Passage →
----------

Sunday, January 30, 2011

Those Who Fear, are not Perfected in Love

This will be a shorter post today, as I am still thinking on the topic at hand. What is it that you are fearful of? For most women there is something.

A very good friend of mine asked me this weekend, "and what is the impact you are so scared of?" This got me thinking about different times throughout my life that I verbally express the willingness to do something; but inside I was terrified to take that step.

Why is it that we let the fear get in the way of the "call" from Father? People are scared to have children, so they put it off. People are scared to fly, so they stay home. The biggest one that keeps repeating itself in my office is the Fear of Failure.

So many women are scared to fail, scared to look dumb, scared they won't quite "measure up"; so they refuse to take that risk. I am in that group of women by the way.

This time, I refused to give in to the fear, but dont let these "steps of bravery" fool you; I am still fearful. What if I fail at losing this weight? What if I gain weight? What if I lose friends when they find out JUST how heavy I had let myself get to?

John is a wonderful book about love. In there we read "perfect love casts out fear". We also read "the one who fears is not perfected in love".

If we really knew just how loved and acceptable we are; we would not let fear get in the way of anything.

This week, as you begin whatever it is that Father has called you to do: whether its school, parenting, employment, meeting a neighbour, giving a testimony, leaving your baby with a babysitter for the first time, letting your teenager take the car for the first time... remember this...

----------

[Collected data]

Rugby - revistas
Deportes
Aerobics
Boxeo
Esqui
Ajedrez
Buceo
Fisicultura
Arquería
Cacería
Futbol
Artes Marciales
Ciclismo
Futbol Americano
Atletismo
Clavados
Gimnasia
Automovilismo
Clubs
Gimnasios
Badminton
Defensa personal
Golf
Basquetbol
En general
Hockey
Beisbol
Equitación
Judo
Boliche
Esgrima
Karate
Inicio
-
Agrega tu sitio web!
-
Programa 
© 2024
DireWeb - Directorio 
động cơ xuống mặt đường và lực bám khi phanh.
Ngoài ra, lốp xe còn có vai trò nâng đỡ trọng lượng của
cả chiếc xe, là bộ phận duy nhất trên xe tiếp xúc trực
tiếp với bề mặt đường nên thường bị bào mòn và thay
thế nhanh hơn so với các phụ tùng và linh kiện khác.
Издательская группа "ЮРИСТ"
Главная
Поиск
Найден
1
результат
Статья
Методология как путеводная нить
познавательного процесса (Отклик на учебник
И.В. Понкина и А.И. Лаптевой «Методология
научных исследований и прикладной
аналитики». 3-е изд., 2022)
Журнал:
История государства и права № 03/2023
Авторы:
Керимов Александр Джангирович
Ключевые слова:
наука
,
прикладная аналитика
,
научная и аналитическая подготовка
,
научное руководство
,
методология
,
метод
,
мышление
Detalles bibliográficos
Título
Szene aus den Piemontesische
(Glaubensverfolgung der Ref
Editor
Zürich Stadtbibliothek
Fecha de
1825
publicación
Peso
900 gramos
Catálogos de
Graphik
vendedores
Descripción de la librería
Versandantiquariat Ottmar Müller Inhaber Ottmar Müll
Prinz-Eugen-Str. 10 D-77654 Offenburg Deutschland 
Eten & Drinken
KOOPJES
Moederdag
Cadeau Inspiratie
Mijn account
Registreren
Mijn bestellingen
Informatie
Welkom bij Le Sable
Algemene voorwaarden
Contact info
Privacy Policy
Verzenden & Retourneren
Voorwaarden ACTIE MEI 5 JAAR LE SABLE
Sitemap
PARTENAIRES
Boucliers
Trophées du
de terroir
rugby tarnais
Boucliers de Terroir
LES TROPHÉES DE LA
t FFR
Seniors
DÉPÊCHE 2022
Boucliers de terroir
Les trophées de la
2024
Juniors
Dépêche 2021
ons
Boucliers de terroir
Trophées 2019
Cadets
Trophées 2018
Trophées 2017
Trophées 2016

----------

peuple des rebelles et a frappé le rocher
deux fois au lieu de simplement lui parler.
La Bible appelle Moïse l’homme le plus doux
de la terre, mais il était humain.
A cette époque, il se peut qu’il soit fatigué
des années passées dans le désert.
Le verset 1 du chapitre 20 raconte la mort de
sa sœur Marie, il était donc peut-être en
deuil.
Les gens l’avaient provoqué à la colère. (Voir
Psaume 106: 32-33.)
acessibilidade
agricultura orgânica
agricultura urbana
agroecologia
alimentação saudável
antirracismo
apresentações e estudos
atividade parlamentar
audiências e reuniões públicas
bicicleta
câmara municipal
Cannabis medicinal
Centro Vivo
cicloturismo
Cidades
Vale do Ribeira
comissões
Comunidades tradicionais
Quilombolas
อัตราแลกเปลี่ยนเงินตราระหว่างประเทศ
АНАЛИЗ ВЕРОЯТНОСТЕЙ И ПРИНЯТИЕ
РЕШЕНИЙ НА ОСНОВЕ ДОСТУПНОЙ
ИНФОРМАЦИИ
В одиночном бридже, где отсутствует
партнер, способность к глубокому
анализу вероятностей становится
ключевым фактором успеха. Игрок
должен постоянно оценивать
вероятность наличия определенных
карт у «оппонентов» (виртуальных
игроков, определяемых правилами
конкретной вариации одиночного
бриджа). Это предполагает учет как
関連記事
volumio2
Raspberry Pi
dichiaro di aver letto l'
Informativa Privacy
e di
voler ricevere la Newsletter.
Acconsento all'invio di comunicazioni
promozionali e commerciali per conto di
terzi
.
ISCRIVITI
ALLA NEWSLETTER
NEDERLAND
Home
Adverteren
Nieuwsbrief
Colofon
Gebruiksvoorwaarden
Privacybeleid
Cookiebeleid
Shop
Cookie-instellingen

----------

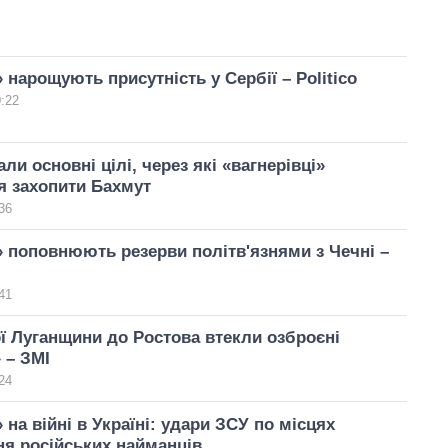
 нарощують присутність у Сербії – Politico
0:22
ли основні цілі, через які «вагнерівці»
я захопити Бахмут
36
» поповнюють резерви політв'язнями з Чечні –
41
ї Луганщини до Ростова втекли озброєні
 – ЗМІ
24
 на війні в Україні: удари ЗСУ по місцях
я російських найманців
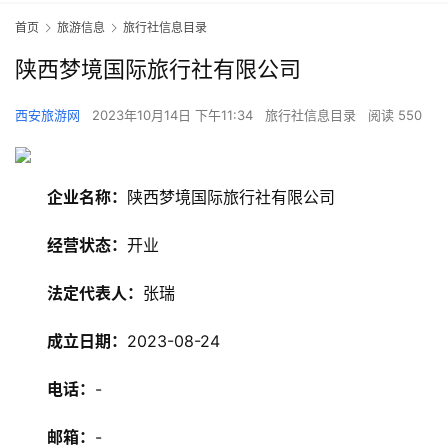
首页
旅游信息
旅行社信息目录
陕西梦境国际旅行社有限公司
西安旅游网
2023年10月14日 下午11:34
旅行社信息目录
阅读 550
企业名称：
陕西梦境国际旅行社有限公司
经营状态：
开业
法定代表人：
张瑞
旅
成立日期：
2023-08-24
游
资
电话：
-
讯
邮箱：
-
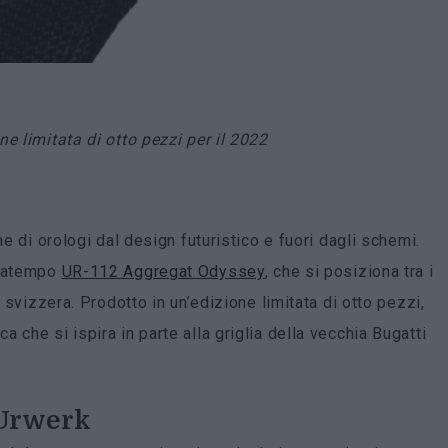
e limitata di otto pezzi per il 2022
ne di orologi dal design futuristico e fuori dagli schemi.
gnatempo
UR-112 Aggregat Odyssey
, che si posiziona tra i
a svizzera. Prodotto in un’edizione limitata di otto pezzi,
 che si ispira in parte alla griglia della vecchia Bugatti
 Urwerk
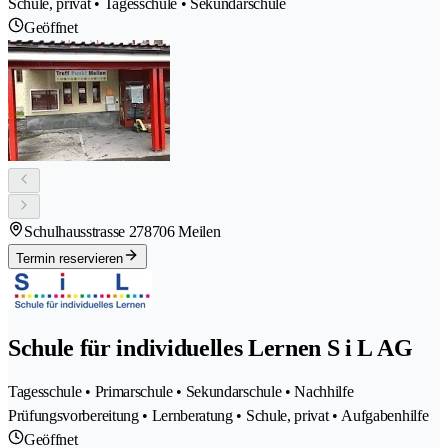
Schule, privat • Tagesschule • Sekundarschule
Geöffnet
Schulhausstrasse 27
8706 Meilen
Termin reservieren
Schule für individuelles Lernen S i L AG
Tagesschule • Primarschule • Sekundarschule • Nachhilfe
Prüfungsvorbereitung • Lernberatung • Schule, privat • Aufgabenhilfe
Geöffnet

----------

Job 1 → In the blog post on fear, what fear does the writer say keeps repeating itself in the office?
Job 2 → Transcribe the part of the blog post on fear that opens with the words containing "This will be" and closes with "take that step.".
Job 3 → Write the next part of the blog post on fear, picking up after its final line.
The collected data has nothing to do with what is asked here.

Response 1 → The Fear of Failure.

Response 2 →
This will be a shorter post today, as I am still thinking on the topic at hand. What is it that you are fearful of? For most women there is something.

A very good friend of mine asked me this weekend, "and what is the impact you are so scared of?" This got me thinking about different times throughout my life that I verbally express the willingness to do something; but inside I was terrified to take that step.

Response 3 →
"The one who fears; is NOT perfected in love ..."

That's all for now, and til next time ... REST in Him

Jacqueline

Friday, January 28, 2011

Funny The "Nightmares" We Write ...

Please forgive the many posts this week, there is no doubt that they will begin to be less frequent as the "newness" of this all fades.

Last night I asked Father to please wake me on mornings that the goal is to go to Curves; to remind me why I am getting up that extra hour earlier; and to please speak truth into the many doubts and fears that were looming.
This morning not only was I awake early; but much earlier than the alarm. I stepped outside to watch the beautiful huge snowflakes fall; and quietly I am sure I heard "see daughter, you are unique just like them".

As I drove to Curves, I began to write "the nightmare". I know that you know exactly what I mean. This is when we walk out a situation with the very worst ending possible. In fact, by the time I got to Curves I had envisioned a machine I was working on breaking down and then me dying from a heartattack ( I know, how pathetic is that). The only good thing that came from that, was the ending could only have gotten better from what I had imagined :)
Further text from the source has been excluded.